### YOUR GOAL
Scan the material for the word "zero", then return every line where it appears.

[THE INPUT — start]

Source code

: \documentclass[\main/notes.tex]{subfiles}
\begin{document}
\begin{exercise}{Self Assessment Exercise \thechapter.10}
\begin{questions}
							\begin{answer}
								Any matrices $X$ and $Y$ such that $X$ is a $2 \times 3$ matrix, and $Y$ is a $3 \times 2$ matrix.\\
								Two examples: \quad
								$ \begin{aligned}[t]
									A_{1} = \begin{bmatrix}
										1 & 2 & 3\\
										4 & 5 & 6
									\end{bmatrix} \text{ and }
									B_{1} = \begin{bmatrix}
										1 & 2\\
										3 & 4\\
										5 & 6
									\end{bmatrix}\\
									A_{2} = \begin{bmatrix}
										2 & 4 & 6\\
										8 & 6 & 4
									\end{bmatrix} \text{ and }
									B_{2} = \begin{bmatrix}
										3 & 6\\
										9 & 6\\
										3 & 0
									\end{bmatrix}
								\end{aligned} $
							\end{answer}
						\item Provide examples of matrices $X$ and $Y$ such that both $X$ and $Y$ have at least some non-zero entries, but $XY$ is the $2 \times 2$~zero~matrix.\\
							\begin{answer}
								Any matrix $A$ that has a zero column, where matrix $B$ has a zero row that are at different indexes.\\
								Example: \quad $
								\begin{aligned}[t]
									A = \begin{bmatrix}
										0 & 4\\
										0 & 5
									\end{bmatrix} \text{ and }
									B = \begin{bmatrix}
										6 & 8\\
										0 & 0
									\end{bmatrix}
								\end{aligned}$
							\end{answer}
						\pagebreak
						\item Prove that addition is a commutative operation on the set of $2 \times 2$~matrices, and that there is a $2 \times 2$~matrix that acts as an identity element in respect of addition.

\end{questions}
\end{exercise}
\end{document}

[THE INPUT — finish]

### WRITTEN ANSWER
						\item Provide examples of matrices $X$ and $Y$ such that both $X$ and $Y$ have at least some non-zero entries, but $XY$ is the $2 \times 2$~zero~matrix.\\
								Any matrix $A$ that has a zero column, where matrix $B$ has a zero row that are at different indexes.\\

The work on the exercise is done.